* **EXCERPT**:
The refrigerant WT having flowed from the outside of the liquid cooling jacket 100 into the inlet flow path 100A flows through the inlet flow path 100A and then flows into the first flow path 100B. The refrigerant WT flowing through the first flow path 100B toward one side in the first direction flows into the second flow path 100C. The refrigerant WT flowing through the second flow path 100C toward one side in the third direction flows into the outlet flow path 100D and is discharged to the outside of the liquid cooling jacket 100. That is, the refrigerant WT flows from another side in the first direction to one side in the first direction through a flow path (a flow path including the first flow path 100B and the second flow path 100C) constituted by the liquid cooling jacket 100 and the heat dissipation member 1.

The semiconductor devices 71A and the like are arranged on another side in the third direction of the base portion 2. That is, heating elements (71A and the like) are arranged on another surface of the base portion 2. Heat generated from the semiconductor devices 71A and the like moves from the heat dissipation fin portion 10 to the refrigerant WT flowing inside the first flow path 100B, so that the semiconductor devices 71A and the like are cooled. Note that a semiconductor module 200 is constituted by the semiconductor devices 71A and the like and the heat dissipation member 1. That is, the semiconductor module 200 includes the heat dissipation member 1 and the semiconductor device 73B as a heating element.

* **RECORD EXTRACTS**:
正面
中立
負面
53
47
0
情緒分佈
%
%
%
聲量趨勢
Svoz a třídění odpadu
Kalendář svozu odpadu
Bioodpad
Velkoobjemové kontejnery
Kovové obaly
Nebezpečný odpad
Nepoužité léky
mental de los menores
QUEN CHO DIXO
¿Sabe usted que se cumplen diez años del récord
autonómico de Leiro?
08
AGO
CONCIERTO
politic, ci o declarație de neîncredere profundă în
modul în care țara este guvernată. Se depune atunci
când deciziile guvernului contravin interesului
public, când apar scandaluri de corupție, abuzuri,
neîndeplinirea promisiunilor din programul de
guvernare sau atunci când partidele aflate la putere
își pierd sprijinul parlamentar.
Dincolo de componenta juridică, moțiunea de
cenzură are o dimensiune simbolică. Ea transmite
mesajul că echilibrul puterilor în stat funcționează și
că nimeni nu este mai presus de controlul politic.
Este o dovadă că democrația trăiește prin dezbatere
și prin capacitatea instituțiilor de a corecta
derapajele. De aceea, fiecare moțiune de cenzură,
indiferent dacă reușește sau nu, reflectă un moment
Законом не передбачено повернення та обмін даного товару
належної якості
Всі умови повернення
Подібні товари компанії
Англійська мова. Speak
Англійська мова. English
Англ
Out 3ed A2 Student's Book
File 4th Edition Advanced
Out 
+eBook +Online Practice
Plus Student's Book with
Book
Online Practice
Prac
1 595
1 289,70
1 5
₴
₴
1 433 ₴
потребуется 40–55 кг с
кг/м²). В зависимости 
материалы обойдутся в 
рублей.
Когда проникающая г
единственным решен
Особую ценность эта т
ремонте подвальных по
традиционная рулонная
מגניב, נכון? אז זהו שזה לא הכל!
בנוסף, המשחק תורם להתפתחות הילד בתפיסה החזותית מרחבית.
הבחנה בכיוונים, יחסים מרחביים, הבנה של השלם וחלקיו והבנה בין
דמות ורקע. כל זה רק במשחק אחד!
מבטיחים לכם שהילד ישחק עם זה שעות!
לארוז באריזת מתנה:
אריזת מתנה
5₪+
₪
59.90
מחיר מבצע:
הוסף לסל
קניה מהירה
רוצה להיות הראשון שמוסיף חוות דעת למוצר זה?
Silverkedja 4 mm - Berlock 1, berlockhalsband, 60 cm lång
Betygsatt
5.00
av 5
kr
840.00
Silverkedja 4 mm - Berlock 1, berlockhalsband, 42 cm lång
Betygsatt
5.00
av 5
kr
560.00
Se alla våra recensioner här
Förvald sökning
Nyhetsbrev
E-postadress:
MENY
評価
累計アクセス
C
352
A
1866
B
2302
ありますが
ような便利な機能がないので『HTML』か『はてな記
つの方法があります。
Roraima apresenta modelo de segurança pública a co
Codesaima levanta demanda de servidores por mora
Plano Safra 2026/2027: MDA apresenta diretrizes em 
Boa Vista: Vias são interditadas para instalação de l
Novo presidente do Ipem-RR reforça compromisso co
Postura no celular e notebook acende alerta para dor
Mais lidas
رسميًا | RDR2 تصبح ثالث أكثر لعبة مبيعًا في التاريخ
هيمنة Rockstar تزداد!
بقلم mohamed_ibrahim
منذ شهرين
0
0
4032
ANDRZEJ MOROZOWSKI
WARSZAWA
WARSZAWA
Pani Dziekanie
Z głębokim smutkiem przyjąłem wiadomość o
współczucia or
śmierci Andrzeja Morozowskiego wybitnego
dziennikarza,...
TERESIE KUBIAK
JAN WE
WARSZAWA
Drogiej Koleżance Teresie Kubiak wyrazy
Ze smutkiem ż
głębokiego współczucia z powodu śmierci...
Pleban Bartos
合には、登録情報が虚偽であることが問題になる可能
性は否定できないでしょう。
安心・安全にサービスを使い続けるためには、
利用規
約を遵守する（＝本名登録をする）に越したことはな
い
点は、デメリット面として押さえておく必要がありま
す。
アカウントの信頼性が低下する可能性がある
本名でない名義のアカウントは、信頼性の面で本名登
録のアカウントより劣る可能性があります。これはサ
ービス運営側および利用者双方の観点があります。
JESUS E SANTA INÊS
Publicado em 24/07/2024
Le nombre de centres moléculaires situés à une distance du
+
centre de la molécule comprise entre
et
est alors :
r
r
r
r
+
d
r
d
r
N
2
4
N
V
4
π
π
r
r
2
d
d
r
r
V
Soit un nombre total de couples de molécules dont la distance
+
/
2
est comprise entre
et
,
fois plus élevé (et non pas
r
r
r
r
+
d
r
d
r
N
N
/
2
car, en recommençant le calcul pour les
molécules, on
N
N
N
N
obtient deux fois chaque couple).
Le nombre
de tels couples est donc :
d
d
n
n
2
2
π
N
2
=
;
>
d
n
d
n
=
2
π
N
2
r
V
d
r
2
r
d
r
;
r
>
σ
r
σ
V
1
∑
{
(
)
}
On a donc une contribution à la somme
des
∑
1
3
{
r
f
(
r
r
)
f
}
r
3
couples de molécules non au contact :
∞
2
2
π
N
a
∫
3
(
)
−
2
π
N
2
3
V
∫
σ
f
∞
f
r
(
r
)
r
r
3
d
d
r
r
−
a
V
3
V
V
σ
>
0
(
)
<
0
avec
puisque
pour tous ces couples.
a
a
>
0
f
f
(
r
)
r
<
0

* **TASK INSTRUCTIONS**:
[1] According to the liquid cooling jacket excerpt, how are the semiconductor devices 71A and the like cooled? Answer in one to three sentences.
[2] Answer these questions from the liquid cooling jacket excerpt:
(a) Which flow path does the refrigerant WT enter after flowing through the inlet flow path 100A?
(b) On which side of the base portion 2 are the semiconductor devices 71A and the like arranged?
(c) What two parts constitute the flow path that includes the first flow path 100B and the second flow path 100C?
[3] Pick up the liquid cooling jacket excerpt after its last sentence and continue it.

* **ANSWERS PROVIDED**:
[1] Heat generated from the semiconductor devices 71A and the like moves from the heat dissipation fin portion 10 to the refrigerant WT flowing inside the first flow path 100B. This transfer of heat is what cools the devices.

[2]
(a) The first flow path 100B.
(b) On another side in the third direction of the base portion 2.
(c) The liquid cooling jacket 100 and the heat dissipation member 1.

[3]
In other words, the liquid cooling jacket 100 includes the first flow path 100B in which the fin FP and the top plate portion 503 can be arranged and which extends in the first direction, and the second flow path 100C connected to the downstream side with respect to the first flow path 100B and extending from the first flow path 100B to one side in the third direction.

<2. Overall Configuration of Heat Dissipation Member>

Next, the heat dissipation member 1 will be described in more detail. FIG. 3 is a perspective view of the heat dissipation member 1 according to the exemplary embodiment of the present disclosure.

As described above, the heat dissipation member 1 can be installed in the liquid cooling jacket 100, and includes the base portion 2 and the heat dissipation fin portion 10. The heat dissipation fin portion 10 includes an upstream side fin group 3, a center fin group 4, and a downstream side fin group 5.

The base portion 2 has a plate shape that extends in the first direction and the second direction and has thickness in the third direction. The base portion 2 is made from metal having high thermal conductivity, such as a copper alloy.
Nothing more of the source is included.